**問題文**
父の病を綴った文章から、「私が病室の父を最初に見舞うこ」に始まり「ったらいいか見当がつかない。」に至るまでの部分を一字も変えずに書き写してください。

#### 抽出テキスト ####

サラリーマンのちょっと一言
 
父の病
 
 
 
 
 
 会社から帰り、夕食の膳につくと、テーブルの反対側に座る父の喋る舌がもつれた。いつもの様に母が作った夕食に不平を言おうとしているようなのだが、ろれつが回らない。自分でも嫌気が差したのか、それきり父は黙り込み、ただ食事を黙々と口に運んだ。父の顔は苦痛にゆがんでいた。
 
 父はこのところ風邪をひいて、たんが詰まったり、ひどく咳き込んだりしたりしていたが、明らかに事態は急変をきたしたようだ。翌日父は入院した。脳梗塞と診断された。幸い言葉がうまく話せないこと以外は、手足の痺れなどなく、CTスキャンの検査でも脳に僅かな影が認められるだけだった。私は会社があるので、入院は母が付き添った。
 
 私が病室の父を最初に見舞うことになったのは、入院から2日後の土曜日となった。母と一緒にいろいろな荷物を詰め込んだ紙袋を両手に下げ、大きな病院の中を父の病室に向かう足取りは重たかった。父がどれほどのショックを受けているか、心配だったからである。
 
 
   私は40歳代半ばで、怒ったときは大きく思考が乱れるが、それ以外は極めて正常な判断ができていると思っている。物事を正しく見て、聞いて、考えられる。それが父の様に70歳代半ばになったら、一体どうなるのだろうか。老人の思考能力がどんなものなのか分からない。父は日頃からもう余命は少ないというようなことを冗談半分に言っている。人は歳を重なると、悟りのようなものが会得できるのだろうか。その悟りが自分に起った不幸も、甘受できるようにしてくれるのだろうか。それとも、ある程度の頭の「ボケ」が、いい意味で物事を深刻に受け止めずに済むようにしてくれるのだろうか。
 
 しかし、それまで普通に喋れていたのが、ある時急に自分の舌が自由に動かなくなれば、これは老人だろうが誰だろうが、相当な衝撃には違いない筈だ。そんな父にどう向き合ったらいいか見当がつかない。
 
 母の案内で父がベッドに横たわる部屋に入る。病室という普段の生活とは別世界の空間に、いつもと変わらぬ父が居た。元々耳が遠く、人の話しがほとんど聞こえない父は、相手かまわず自分の喋りたいことだけをずけずけと話す。舌は相変わらずもつれるが、そんなこともお構いなしである。折角持ってきた飲み物や母が用意した食事のおかずも、嫌いなものはその場で持って帰れと言う。丁度、昼食時間が近く、やたらと食事の文句が多い。濃い味が好きな父は、薄味の病院食が苦手なのだ。

#### 出典情報 ####

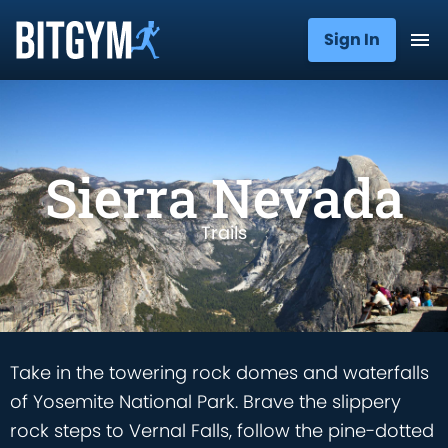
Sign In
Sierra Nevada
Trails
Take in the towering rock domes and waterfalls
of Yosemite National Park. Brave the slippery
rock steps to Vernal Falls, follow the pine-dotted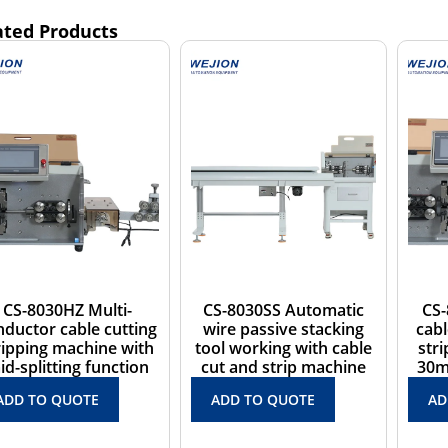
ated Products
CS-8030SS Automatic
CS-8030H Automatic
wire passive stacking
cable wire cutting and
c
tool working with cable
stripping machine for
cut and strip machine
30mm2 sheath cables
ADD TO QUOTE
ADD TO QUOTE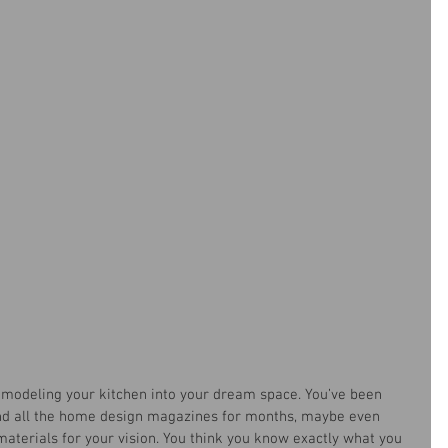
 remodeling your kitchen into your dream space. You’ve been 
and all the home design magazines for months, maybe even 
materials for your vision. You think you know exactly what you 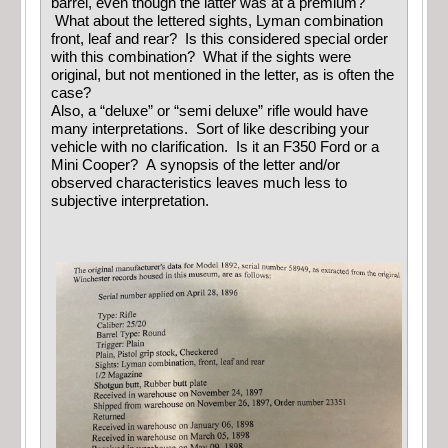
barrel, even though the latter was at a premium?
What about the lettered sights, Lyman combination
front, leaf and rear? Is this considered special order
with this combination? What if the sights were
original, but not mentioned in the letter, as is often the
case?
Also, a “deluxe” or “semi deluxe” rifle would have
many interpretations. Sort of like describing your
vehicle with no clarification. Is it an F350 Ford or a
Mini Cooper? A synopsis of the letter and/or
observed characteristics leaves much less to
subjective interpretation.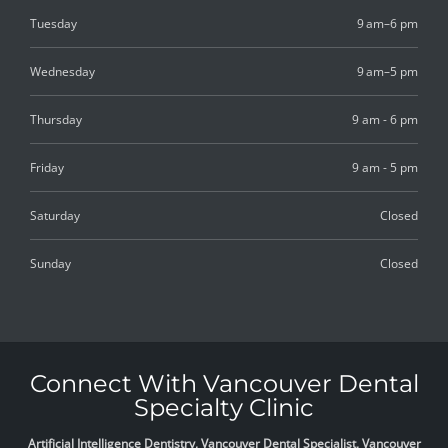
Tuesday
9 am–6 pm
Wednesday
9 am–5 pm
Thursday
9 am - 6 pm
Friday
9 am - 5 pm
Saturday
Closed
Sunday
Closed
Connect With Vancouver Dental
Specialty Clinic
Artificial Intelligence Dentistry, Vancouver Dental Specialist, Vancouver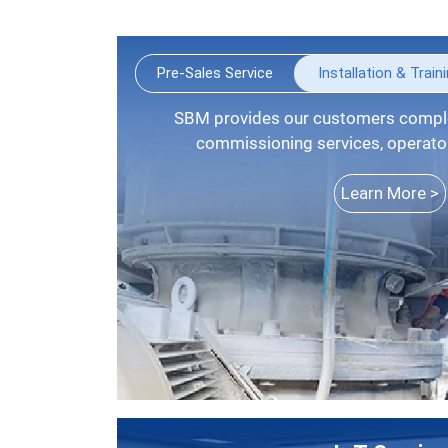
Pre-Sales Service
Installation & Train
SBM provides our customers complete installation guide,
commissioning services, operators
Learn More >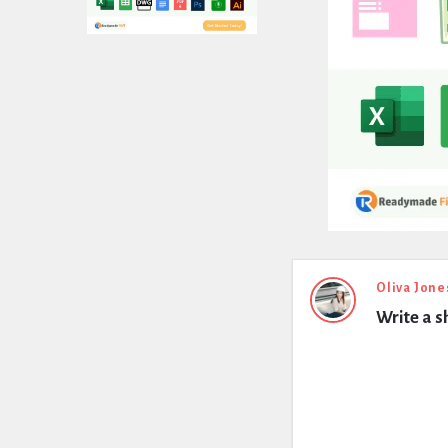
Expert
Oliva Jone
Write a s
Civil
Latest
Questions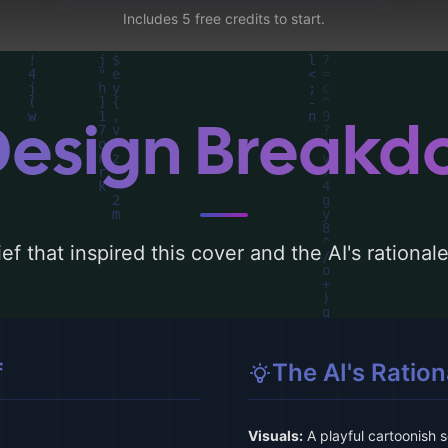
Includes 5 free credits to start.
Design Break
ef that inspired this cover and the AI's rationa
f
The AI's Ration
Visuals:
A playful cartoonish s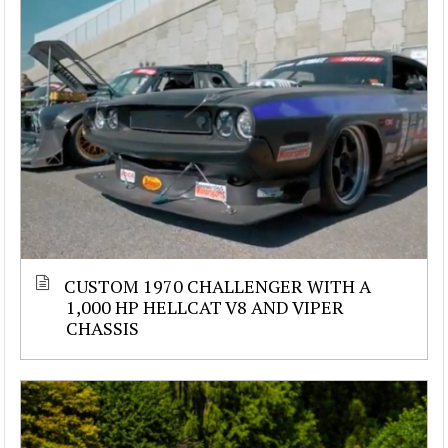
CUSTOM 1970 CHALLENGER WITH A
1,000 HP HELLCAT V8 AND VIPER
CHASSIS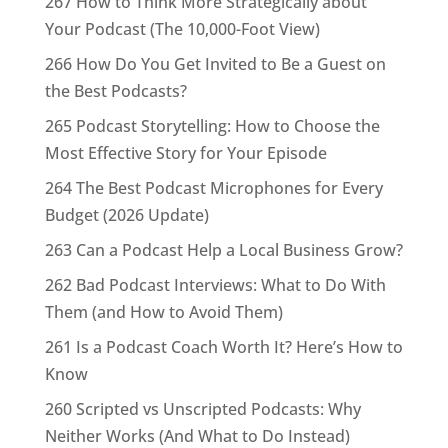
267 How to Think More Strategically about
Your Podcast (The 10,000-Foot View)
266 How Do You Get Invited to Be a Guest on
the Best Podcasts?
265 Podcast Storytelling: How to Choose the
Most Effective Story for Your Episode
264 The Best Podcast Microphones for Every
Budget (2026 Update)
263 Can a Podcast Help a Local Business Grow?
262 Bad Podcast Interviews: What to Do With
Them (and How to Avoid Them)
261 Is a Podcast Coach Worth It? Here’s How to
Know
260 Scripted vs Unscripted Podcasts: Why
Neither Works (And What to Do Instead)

####
#### 出典情報 ####

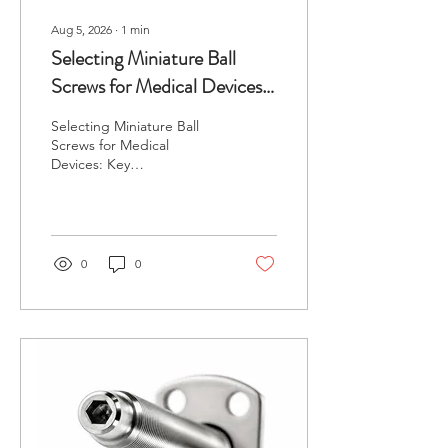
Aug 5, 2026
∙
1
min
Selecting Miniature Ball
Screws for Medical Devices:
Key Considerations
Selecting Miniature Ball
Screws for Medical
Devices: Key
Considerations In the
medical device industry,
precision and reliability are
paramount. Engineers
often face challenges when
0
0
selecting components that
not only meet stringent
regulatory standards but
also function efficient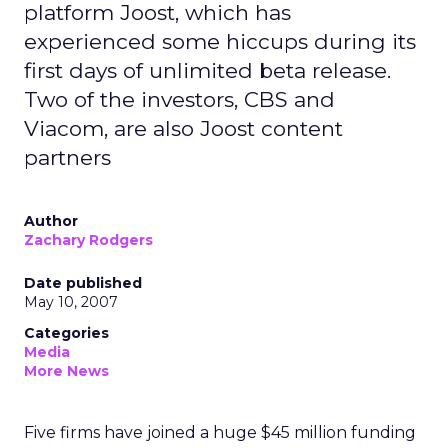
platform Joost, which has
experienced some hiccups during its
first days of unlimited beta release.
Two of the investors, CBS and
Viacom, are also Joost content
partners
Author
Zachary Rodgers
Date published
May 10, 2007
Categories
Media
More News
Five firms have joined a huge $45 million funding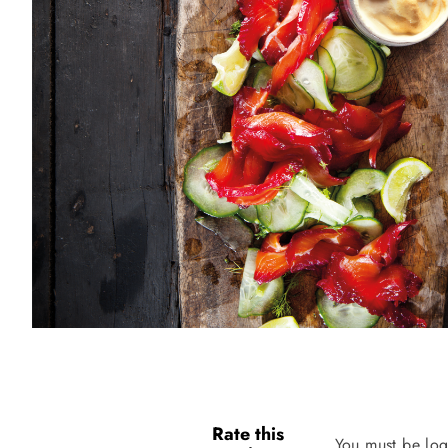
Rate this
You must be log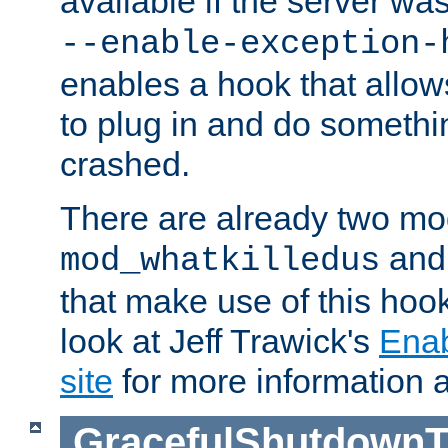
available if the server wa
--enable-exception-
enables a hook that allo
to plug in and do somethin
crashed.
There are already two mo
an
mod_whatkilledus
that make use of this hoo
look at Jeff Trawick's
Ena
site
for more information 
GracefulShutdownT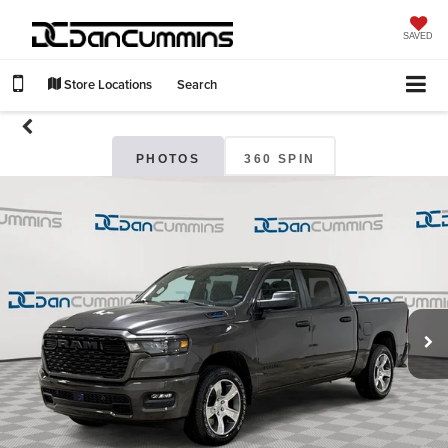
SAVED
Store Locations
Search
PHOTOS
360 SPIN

####
#### 出典情報 ####

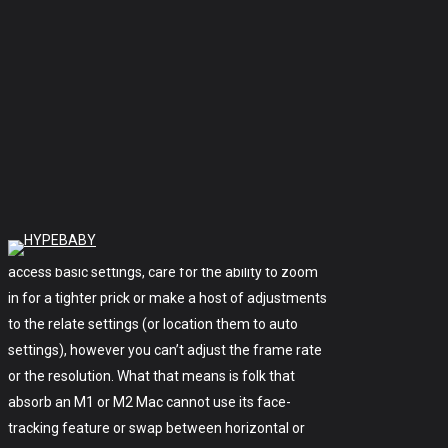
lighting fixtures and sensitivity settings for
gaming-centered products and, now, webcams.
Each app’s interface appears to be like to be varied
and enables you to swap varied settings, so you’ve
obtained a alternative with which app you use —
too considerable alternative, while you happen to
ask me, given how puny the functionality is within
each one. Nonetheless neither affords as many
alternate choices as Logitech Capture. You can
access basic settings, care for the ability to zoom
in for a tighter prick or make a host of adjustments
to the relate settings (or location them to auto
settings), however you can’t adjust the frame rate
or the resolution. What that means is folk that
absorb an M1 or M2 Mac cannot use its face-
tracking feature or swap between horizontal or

####

**結果**
私が病室の父を最初に見舞うことになったのは、入院から2日後の土曜日となった。母と一緒にいろいろな荷物を詰め込んだ紙袋を両手に下げ、大きな病院の中を父の病室に向かう足取りは重たかった。父がどれほどのショックを受けているか、心配だったからである。
 
 
   私は40歳代半ばで、怒ったときは大きく思考が乱れるが、それ以外は極めて正常な判断ができていると思っている。物事を正しく見て、聞いて、考えられる。それが父の様に70歳代半ばになったら、一体どうなるのだろうか。老人の思考能力がどんなものなのか分からない。父は日頃からもう余命は少ないというようなことを冗談半分に言っている。人は歳を重なると、悟りのようなものが会得できるのだろうか。その悟りが自分に起った不幸も、甘受できるようにしてくれるのだろうか。それとも、ある程度の頭の「ボケ」が、いい意味で物事を深刻に受け止めずに済むようにしてくれるのだろうか。
 
 しかし、それまで普通に喋れていたのが、ある時急に自分の舌が自由に動かなくなれば、これは老人だろうが誰だろうが、相当な衝撃には違いない筈だ。そんな父にどう向き合ったらいいか見当がつかない。